Supreme Courtroom upholds pandemic procedures at Legislature
by: The Associated Press, KRQE employees
Posted: Feb 12, 2021 / 8:43 PM MST
Updated: February 12, 2021 / 8:43 PM MST
Empty rotunda at the Roundhouse in Santa Fe, New Mexico on January 19, 2021 | KRQE Legislative Reporter Rachel Knapp
SANTA FE, NM (AP) – The New Mexico Supreme Court has denied a Republican challenge to the emergency procedures in the House of Representatives, which have put hearings and deliberations almost entirely online as a precautionary against COVID-19. Republican representatives Jim Townsend, Rod Montoya and Larry Scott have filed the lawsuit against Democratic spokesman Brian Egolf.

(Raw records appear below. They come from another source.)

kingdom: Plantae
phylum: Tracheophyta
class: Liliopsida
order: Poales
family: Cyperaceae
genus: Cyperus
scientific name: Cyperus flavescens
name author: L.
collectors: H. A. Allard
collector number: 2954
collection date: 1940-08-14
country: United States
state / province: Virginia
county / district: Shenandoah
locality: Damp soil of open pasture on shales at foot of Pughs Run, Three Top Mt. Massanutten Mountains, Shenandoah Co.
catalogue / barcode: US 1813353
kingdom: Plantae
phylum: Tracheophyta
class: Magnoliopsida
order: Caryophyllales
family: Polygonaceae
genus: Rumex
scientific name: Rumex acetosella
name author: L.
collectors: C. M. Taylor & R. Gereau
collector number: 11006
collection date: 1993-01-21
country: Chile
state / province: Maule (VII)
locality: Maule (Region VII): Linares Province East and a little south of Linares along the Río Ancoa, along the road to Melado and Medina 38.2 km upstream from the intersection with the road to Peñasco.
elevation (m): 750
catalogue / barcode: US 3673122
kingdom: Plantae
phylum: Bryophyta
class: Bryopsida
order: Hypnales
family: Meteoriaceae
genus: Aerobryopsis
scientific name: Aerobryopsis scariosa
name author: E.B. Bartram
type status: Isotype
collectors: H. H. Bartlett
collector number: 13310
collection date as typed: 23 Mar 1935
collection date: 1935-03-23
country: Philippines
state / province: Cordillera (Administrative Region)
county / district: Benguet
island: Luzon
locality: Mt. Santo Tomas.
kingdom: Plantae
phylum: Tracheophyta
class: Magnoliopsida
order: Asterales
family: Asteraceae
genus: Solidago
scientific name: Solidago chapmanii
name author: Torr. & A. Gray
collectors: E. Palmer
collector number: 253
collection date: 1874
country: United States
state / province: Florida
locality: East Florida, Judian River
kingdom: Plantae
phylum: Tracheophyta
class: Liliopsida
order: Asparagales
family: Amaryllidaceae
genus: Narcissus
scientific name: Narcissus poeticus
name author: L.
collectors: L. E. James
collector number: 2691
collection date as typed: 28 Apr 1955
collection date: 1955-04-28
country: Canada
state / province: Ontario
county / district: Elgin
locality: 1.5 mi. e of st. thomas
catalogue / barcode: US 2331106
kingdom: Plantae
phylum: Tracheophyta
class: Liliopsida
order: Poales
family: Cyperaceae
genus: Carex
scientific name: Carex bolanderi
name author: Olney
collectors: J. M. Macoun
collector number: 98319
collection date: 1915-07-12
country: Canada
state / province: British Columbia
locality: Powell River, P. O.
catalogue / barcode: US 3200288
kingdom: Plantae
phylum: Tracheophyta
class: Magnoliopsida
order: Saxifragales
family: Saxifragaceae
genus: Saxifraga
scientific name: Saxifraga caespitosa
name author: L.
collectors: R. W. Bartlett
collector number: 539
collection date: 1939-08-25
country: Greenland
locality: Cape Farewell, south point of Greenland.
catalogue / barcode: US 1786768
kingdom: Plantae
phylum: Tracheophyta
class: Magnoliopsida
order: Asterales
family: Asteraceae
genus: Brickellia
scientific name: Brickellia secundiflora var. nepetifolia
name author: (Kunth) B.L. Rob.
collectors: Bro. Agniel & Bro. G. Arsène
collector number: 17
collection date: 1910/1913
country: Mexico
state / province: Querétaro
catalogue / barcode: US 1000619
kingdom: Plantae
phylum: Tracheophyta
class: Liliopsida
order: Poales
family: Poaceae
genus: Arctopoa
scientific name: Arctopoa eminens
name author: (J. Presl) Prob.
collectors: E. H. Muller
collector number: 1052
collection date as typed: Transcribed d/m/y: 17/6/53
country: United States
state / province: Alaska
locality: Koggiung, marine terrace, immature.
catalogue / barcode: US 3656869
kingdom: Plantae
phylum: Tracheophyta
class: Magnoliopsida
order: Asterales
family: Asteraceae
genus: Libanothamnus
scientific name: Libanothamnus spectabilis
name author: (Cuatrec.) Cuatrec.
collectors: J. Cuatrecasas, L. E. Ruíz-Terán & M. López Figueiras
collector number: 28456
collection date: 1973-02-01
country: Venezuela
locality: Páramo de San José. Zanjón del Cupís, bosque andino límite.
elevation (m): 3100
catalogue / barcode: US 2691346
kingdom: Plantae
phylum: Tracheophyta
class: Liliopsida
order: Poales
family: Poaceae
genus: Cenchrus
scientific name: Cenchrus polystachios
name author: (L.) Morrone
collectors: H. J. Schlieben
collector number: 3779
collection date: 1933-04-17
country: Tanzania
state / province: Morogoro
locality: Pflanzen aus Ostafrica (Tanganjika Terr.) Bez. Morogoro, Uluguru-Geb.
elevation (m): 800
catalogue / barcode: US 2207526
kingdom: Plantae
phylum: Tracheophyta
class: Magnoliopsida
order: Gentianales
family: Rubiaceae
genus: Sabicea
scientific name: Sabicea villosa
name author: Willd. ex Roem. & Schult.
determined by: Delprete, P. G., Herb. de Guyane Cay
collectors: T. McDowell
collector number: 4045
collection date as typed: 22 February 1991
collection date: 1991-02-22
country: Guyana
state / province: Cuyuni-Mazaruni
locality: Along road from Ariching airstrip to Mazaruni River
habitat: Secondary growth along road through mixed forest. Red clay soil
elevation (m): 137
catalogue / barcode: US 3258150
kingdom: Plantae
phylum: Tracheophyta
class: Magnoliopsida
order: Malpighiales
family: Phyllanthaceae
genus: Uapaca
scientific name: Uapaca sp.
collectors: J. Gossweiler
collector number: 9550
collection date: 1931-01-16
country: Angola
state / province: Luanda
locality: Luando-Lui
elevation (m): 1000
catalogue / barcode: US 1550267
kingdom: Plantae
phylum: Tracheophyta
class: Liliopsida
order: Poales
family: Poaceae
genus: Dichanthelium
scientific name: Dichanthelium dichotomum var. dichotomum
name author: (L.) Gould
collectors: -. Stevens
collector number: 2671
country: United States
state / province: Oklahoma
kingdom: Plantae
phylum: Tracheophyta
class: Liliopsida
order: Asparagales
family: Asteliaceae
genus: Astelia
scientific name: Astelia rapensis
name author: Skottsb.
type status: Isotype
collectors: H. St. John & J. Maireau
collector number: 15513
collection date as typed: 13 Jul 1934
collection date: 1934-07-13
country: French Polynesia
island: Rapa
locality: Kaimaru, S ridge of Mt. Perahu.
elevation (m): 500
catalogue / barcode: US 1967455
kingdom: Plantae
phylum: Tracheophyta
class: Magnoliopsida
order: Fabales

The Supreme Court declined to hear the complaint of senior Republican House lawmakers on Friday in a succinct order.
Egolf says the pandemic requires emergency legislative procedures that rely heavily on video conferencing. He says more people are attending online hearings than could possibly physically fit in committee rooms under normal circumstances.
GOP House Leader Townsend responded Friday night, calling it “terribly unfortunate” that the court dismissed the complaint without explanation.
Meanwhile, an unnamed Republican lawmaker along with several employees tested positive for the coronavirus at the Capitol in January.
The Statehouse is closed to the public and lobbyists, while the House limits participation in floor meetings to the speaker and one additional legislature from each party. The state Senate has its own pandemic rules that allow lawmakers to attend meetings in person or from an office in the state’s capitol building. House members can participate from home. The democratically led legislature met on January 19 for a 60-day session.